DATA LISTING -

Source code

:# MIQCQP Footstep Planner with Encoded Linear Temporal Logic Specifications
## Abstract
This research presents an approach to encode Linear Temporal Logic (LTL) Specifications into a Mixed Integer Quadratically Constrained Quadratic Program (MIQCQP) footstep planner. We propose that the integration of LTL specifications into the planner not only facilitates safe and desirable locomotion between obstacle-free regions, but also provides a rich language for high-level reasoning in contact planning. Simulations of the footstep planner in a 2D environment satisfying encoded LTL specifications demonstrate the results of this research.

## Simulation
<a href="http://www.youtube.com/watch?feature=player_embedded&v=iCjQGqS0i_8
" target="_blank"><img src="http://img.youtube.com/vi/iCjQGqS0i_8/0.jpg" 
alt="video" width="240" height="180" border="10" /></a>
---
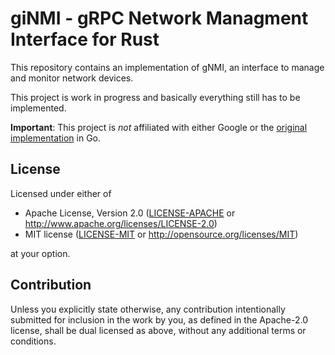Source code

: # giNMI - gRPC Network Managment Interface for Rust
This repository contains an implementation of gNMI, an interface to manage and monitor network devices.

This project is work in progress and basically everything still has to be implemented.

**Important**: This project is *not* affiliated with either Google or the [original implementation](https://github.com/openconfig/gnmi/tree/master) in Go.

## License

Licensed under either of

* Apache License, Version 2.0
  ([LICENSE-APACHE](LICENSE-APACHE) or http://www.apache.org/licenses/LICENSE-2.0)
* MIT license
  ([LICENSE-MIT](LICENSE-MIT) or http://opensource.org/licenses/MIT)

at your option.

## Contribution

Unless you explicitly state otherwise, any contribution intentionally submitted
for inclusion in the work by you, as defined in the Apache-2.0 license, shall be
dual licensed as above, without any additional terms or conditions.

PROBLEM -
Read the listing. Copy each line that has the word "project" in it.

TASK OUTPUT -
This project is work in progress and basically everything still has to be implemented.
**Important**: This project is *not* affiliated with either Google or the [original implementation](https://github.com/openconfig/gnmi/tree/master) in Go.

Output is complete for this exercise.